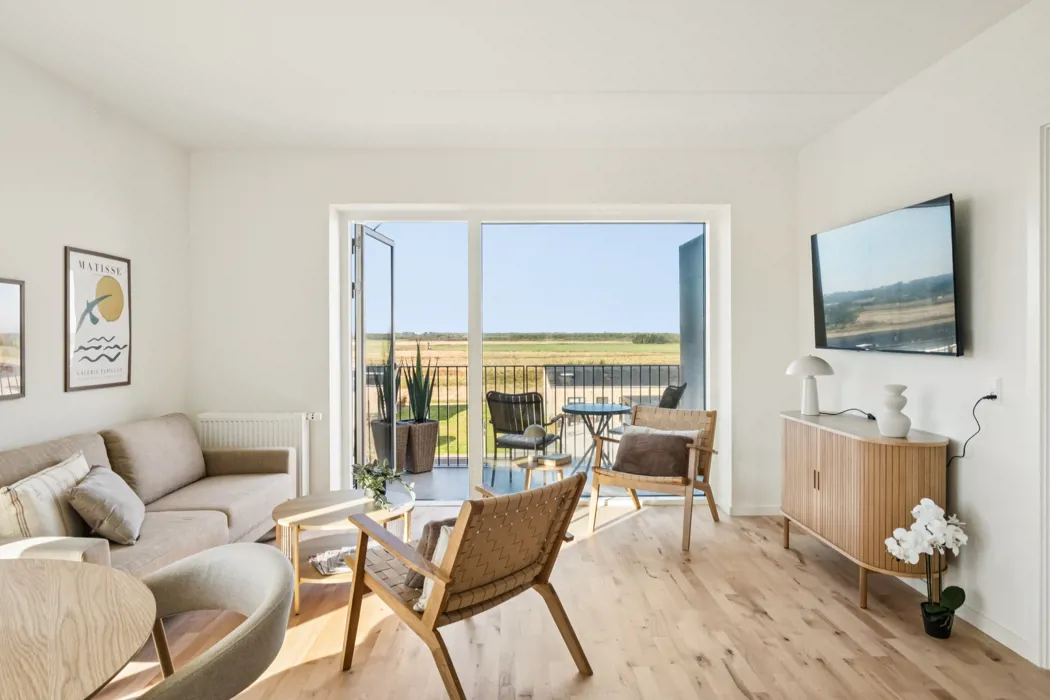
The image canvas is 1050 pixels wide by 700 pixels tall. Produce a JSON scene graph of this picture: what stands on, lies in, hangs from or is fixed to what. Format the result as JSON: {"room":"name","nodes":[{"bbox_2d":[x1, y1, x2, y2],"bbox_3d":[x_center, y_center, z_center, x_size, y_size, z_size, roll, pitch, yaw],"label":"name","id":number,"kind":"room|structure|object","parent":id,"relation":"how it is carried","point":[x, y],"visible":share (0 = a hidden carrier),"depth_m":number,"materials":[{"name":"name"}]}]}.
{"room":"living room","nodes":[
{"label":"living room","id":0,"kind":"room"},
{"bbox_2d":[0,37,190,464],"bbox_3d":[-2.570,-0.084,1.307,0.166,2.809,6.676,0,0,0],"label":"left wall","id":1,"kind":"structure","parent":0,"point":[95,237],"depth_m":3.47,"materials":[{"name":"white paint"}]},
{"bbox_2d":[0,277,25,401],"bbox_3d":[-2.545,-0.055,2.815,0.024,0.587,0.619,0,0,0],"label":"framed picture","id":2,"kind":"object","parent":1,"relation":"attached to","point":[3,325],"visible":1,"depth_m":3.03},
{"bbox_2d":[65,246,131,391],"bbox_3d":[-2.523,-0.175,3.649,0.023,0.797,0.536,0,0,0],"label":"framed poster","id":3,"kind":"object","parent":1,"relation":"attached to","point":[111,360],"visible":0.99,"depth_m":3.60,"materials":[{"name":"paper"}]},
{"bbox_2d":[188,146,799,515],"bbox_3d":[-0.225,-0.131,4.725,4.618,2.791,0.256,0,0,0],"label":"back wall","id":4,"kind":"structure","parent":0,"point":[732,201],"depth_m":4.62,"materials":[{"name":"white paint"}]},
{"bbox_2d":[198,411,315,495],"bbox_3d":[-1.993,0.808,4.583,0.864,0.662,0.099,0,0,0],"label":"radiator","id":5,"kind":"object","parent":4,"relation":"attached to","point":[266,437],"visible":0.54,"depth_m":4.54,"materials":[{"name":"white metal"}]},
{"bbox_2d":[331,203,729,505],"bbox_3d":[0.026,0.068,4.856,2.902,2.338,0.138,0,0,0],"label":"sliding glass door","id":6,"kind":"structure","parent":4,"relation":"in","point":[477,427],"depth_m":4.85,"materials":[{"name":"glass"}]},
{"bbox_2d":[352,227,396,483],"bbox_3d":[-1.252,0.132,5.169,0.160,2.242,0.905,0,0,7],"label":"glass door","id":7,"kind":"structure","parent":6,"relation":"attached to","point":[362,345],"depth_m":4.99,"materials":[{"name":"glass"}]},
{"bbox_2d":[726,504,780,516],"bbox_3d":[1.529,1.226,4.680,1.602,0.089,0.015,0,0,0],"label":"baseboard","id":8,"kind":"structure","parent":4,"relation":"attached to","point":[751,511],"depth_m":4.68,"materials":[{"name":"white paint"}]},
{"bbox_2d":[0,0,1037,152],"bbox_3d":[-0.119,-1.507,1.855,4.891,0.118,6.534,0,0,0],"label":"ceiling","id":9,"kind":"structure","parent":0,"point":[683,82],"depth_m":3.12,"materials":[{"name":"white paint"}]},
{"bbox_2d":[78,502,1049,699],"bbox_3d":[-0.070,1.343,1.568,4.797,0.103,6.673,0,0,0],"label":"wooden floor","id":10,"kind":"structure","parent":0,"point":[792,566],"depth_m":2.74,"materials":[{"name":"brown wood"}]},
{"bbox_2d":[0,556,155,699],"bbox_3d":[-1.283,0.964,1.167,1.100,0.723,1.163,0,0,0],"label":"dining table","id":11,"kind":"object","parent":10,"relation":"on","point":[64,574],"visible":1,"depth_m":1.34,"materials":[{"name":"brown wood"}]},
{"bbox_2d":[0,413,300,578],"bbox_3d":[-2.013,0.842,3.192,0.949,0.863,2.314,0,0,0],"label":"sofa","id":12,"kind":"object","parent":10,"relation":"on","point":[204,488],"visible":0.58,"depth_m":3.31,"materials":[{"name":"beige fabric"}]},
{"bbox_2d":[0,451,90,542],"bbox_3d":[-2.106,0.691,2.719,0.223,0.377,0.561,0,0,0],"label":"striped cushion","id":13,"kind":"object","parent":12,"relation":"on","point":[54,525],"visible":0.78,"depth_m":2.56,"materials":[{"name":"beige fabric"}]},
{"bbox_2d":[67,462,144,545],"bbox_3d":[-1.948,0.724,2.880,0.269,0.302,0.471,0,0,-22],"label":"gray cushion","id":14,"kind":"object","parent":12,"relation":"on","point":[91,482],"visible":0.99,"depth_m":2.74,"materials":[{"name":"grey fabric"}]},
{"bbox_2d":[121,542,295,699],"bbox_3d":[-0.877,0.935,1.487,0.638,0.783,0.655,0,0,0],"label":"dining chair","id":15,"kind":"object","parent":10,"relation":"on","point":[255,621],"visible":0.98,"depth_m":1.58,"materials":[{"name":"grey fabric"}]},
{"bbox_2d":[272,489,414,616],"bbox_3d":[-0.951,1.074,3.306,0.757,0.433,0.768,0,0,0],"label":"coffee table","id":16,"kind":"object","parent":10,"relation":"on","point":[309,505],"visible":0.65,"depth_m":3.23,"materials":[{"name":"wood"}]},
{"bbox_2d":[308,545,355,575],"bbox_3d":[-0.952,1.101,3.220,0.314,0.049,0.261,0,0,-27],"label":"magazine","id":17,"kind":"object","parent":16,"relation":"in","point":[325,556],"visible":0.55,"depth_m":3.17,"materials":[{"name":"white paper"}]},
{"bbox_2d":[351,458,414,509],"bbox_3d":[-0.793,0.736,3.400,0.346,0.263,0.390,0,0,-27],"label":"potted plant","id":18,"kind":"object","parent":16,"relation":"on","point":[377,478],"visible":0.97,"depth_m":3.37,"materials":[{"name":"green plant"}]},
{"bbox_2d":[339,475,591,699],"bbox_3d":[-0.241,0.896,2.450,0.681,0.775,0.862,0,1,-42],"label":"armchair","id":19,"kind":"object","parent":10,"relation":"on","point":[440,570],"visible":0.99,"depth_m":2.27,"materials":[{"name":"brown"}]},
{"bbox_2d":[403,516,457,590],"bbox_3d":[-0.259,0.813,2.521,0.461,0.284,0.227,0,1,-39],"label":"cushion","id":20,"kind":"object","parent":19,"relation":"on","point":[422,547],"visible":0.17,"depth_m":2.40,"materials":[{"name":"fabric"}]},
{"bbox_2d":[586,404,718,553],"bbox_3d":[0.909,0.848,4.314,0.724,0.832,0.815,0,0,31],"label":"wooden armchair","id":21,"kind":"object","parent":10,"relation":"on","point":[714,511],"visible":0.84,"depth_m":4.27,"materials":[{"name":"brown wood"}]},
{"bbox_2d":[613,430,693,478],"bbox_3d":[0.889,0.730,4.278,0.549,0.290,0.235,0,0,29],"label":"brown cushion","id":22,"kind":"object","parent":21,"relation":"on","point":[635,441],"visible":0.94,"depth_m":4.20,"materials":[{"name":"brown fabric"}]},
{"bbox_2d":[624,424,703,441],"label":"cushion","id":23,"kind":"object","parent":21,"relation":"on","point":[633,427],"visible":0.21,"depth_m":4.44,"materials":[{"name":"fabric"}]},
{"bbox_2d":[780,410,950,612],"bbox_3d":[1.831,0.845,3.430,0.419,0.846,1.176,0,0,0],"label":"sideboard","id":24,"kind":"object","parent":10,"relation":"on","point":[923,460],"visible":0.9,"depth_m":3.04,"materials":[{"name":"brown wood"}]},
{"bbox_2d":[786,355,834,415],"bbox_3d":[1.814,0.221,3.905,0.277,0.385,0.279,0,0,0],"label":"table lamp","id":25,"kind":"object","parent":24,"relation":"on","point":[824,364],"visible":0.99,"depth_m":3.86,"materials":[{"name":"white ceramic"}]},
{"bbox_2d":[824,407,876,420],"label":"cable","id":26,"kind":"object","parent":24,"relation":"on","point":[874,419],"visible":0.87,"depth_m":3.66,"materials":[{"name":"black plastic"}]},
{"bbox_2d":[877,383,910,437],"bbox_3d":[1.861,0.307,3.090,0.151,0.256,0.153,0,0,0],"label":"white vase","id":27,"kind":"object","parent":24,"relation":"on","point":[896,431],"visible":1,"depth_m":3.05,"materials":[{"name":"white ceramic"}]},
{"bbox_2d":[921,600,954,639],"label":"flower pot","id":28,"kind":"object","parent":10,"relation":"on","point":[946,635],"visible":0.77,"depth_m":2.75,"materials":[{"name":"black plastic"}]},
{"bbox_2d":[886,498,967,635],"bbox_3d":[1.800,0.977,2.741,0.332,0.595,0.273,0,0,0],"label":"orchid","id":29,"kind":"object","parent":28,"relation":"in","point":[935,523],"visible":0.98,"depth_m":2.71,"materials":[{"name":"white plant"}]},
{"bbox_2d":[797,0,1049,672],"bbox_3d":[2.164,-0.081,1.360,0.170,2.761,6.356,0,0,0],"label":"right wall","id":30,"kind":"structure","parent":0,"point":[981,213],"depth_m":2.83,"materials":[{"name":"white paint"}]},
{"bbox_2d":[809,193,962,356],"bbox_3d":[2.025,-0.361,3.499,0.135,0.759,1.254,0,0,0],"label":"television","id":31,"kind":"object","parent":30,"relation":"attached to","point":[942,205],"visible":0.98,"depth_m":3.29,"materials":[{"name":"black glass"}]},
{"bbox_2d":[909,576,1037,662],"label":"baseboard","id":32,"kind":"structure","parent":30,"relation":"attached to","point":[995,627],"depth_m":2.74,"materials":[{"name":"white paint"}]},
{"bbox_2d":[986,377,1002,402],"bbox_3d":[2.063,0.180,2.696,0.014,0.117,0.073,0,0,0],"label":"wall socket","id":33,"kind":"object","parent":30,"relation":"attached to","point":[997,384],"visible":0.8,"depth_m":2.68,"materials":[{"name":"white plastic"}]},
{"bbox_2d":[946,393,995,463],"bbox_3d":[2.054,0.455,2.854,0.060,0.492,0.277,0,0,0],"label":"power cord","id":34,"kind":"object","parent":33,"relation":"attached to","point":[987,396],"visible":0.82,"depth_m":2.82,"materials":[{"name":"black plastic"}]},
{"bbox_2d":[1033,121,1049,669],"bbox_3d":[2.129,0.203,1.969,0.196,2.234,1.079,0,0,0],"label":"door frame","id":35,"kind":"structure","parent":30,"relation":"attached to","point":[1044,372],"depth_m":2.44,"materials":[{"name":"white paint"}]},
{"label":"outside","id":36,"kind":"structure","parent":0,"visible":0},
{"bbox_2d":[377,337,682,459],"label":"field","id":37,"kind":"structure","parent":36,"point":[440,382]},
{"bbox_2d":[392,457,697,500],"bbox_3d":[-0.092,1.330,5.861,5.044,0.157,1.785,0,0,0],"label":"balcony floor","id":38,"kind":"structure","parent":36,"point":[451,470],"depth_m":5.80,"materials":[{"name":"grey"}]},
{"bbox_2d":[370,418,408,471],"bbox_3d":[-1.332,0.972,6.165,0.366,0.515,0.353,0,1,42],"label":"planter","id":39,"kind":"object","parent":38,"relation":"on","point":[379,447],"visible":0.55,"depth_m":6.03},
{"bbox_2d":[372,357,400,421],"bbox_3d":[-1.312,0.370,5.952,0.341,0.730,0.346,0,1,40],"label":"snake plant","id":40,"kind":"object","parent":39,"relation":"in","point":[383,407],"visible":0.54,"depth_m":5.90,"materials":[{"name":"green plant"}]},
{"bbox_2d":[402,419,438,473],"bbox_3d":[-1.106,0.985,6.263,0.360,0.498,0.357,0,1,-40],"label":"planter","id":41,"kind":"object","parent":38,"relation":"on","point":[430,425],"visible":0.74,"depth_m":6.12,"materials":[{"name":"brown wicker"}]},
{"bbox_2d":[400,345,437,422],"bbox_3d":[-1.048,0.346,6.078,0.401,0.839,0.409,0,1,-42],"label":"snake plant","id":42,"kind":"object","parent":41,"relation":"in","point":[416,394],"visible":0.86,"depth_m":6.03,"materials":[{"name":"green plant"}]},
{"bbox_2d":[485,390,563,482],"bbox_3d":[-0.004,0.822,5.929,0.610,0.856,0.676,0,0,22],"label":"patio chair","id":43,"kind":"object","parent":38,"relation":"on","point":[490,398],"visible":0.84,"depth_m":5.84,"materials":[{"name":"wicker"}]},
{"bbox_2d":[370,363,678,468],"bbox_3d":[-0.054,0.684,6.751,4.224,1.127,0.071,0,0,0],"label":"balcony railing","id":44,"kind":"object","parent":38,"relation":"on","point":[514,366],"visible":0.4,"depth_m":6.72,"materials":[{"name":"black metal"}]},
{"bbox_2d":[512,453,571,490],"bbox_3d":[0.140,1.060,4.696,0.477,0.408,0.468,0,0,0],"label":"side table","id":45,"kind":"object","parent":38,"relation":"on","point":[545,466],"visible":0.7,"depth_m":4.60,"materials":[{"name":"brown wood"}]},
{"bbox_2d":[520,423,547,461],"bbox_3d":[0.081,0.727,4.737,0.194,0.294,0.183,0,0,0],"label":"table lamp","id":46,"kind":"object","parent":45,"relation":"on","point":[529,431],"visible":0.98,"depth_m":4.68,"materials":[{"name":"metal"}]},
{"bbox_2d":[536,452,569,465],"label":"book","id":47,"kind":"object","parent":45,"relation":"on","point":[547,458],"visible":0.99,"depth_m":4.58,"materials":[{"name":"paper"}]},
{"bbox_2d":[559,402,631,471],"bbox_3d":[0.705,0.918,6.123,0.748,0.670,0.748,0,0,0],"label":"balcony table","id":48,"kind":"object","parent":38,"relation":"on","point":[576,411],"visible":0.84,"depth_m":6.08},
{"bbox_2d":[658,382,686,408],"bbox_3d":[1.225,0.779,6.138,0.661,0.899,0.636,0,0,15],"label":"balcony chair","id":49,"kind":"object","parent":38,"relation":"on","point":[668,388],"visible":0.28,"depth_m":5.95,"materials":[{"name":"wicker"}]},
{"bbox_2d":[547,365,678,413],"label":"building","id":50,"kind":"structure","parent":36,"point":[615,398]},
{"bbox_2d":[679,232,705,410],"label":"balcony partition","id":51,"kind":"structure","parent":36,"point":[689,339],"depth_m":6.14,"materials":[{"name":"grey"}]}
]}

----------------

_TASK_.
Match on "snake": copy every line in the records that has it.

_RESULT OF THIS TASK_.
{"bbox_2d":[372,357,400,421],"bbox_3d":[-1.312,0.370,5.952,0.341,0.730,0.346,0,1,40],"label":"snake plant","id":40,"kind":"object","parent":39,"relation":"in","point":[383,407],"visible":0.54,"depth_m":5.90,"materials":[{"name":"green plant"}]},
{"bbox_2d":[400,345,437,422],"bbox_3d":[-1.048,0.346,6.078,0.401,0.839,0.409,0,1,-42],"label":"snake plant","id":42,"kind":"object","parent":41,"relation":"in","point":[416,394],"visible":0.86,"depth_m":6.03,"materials":[{"name":"green plant"}]},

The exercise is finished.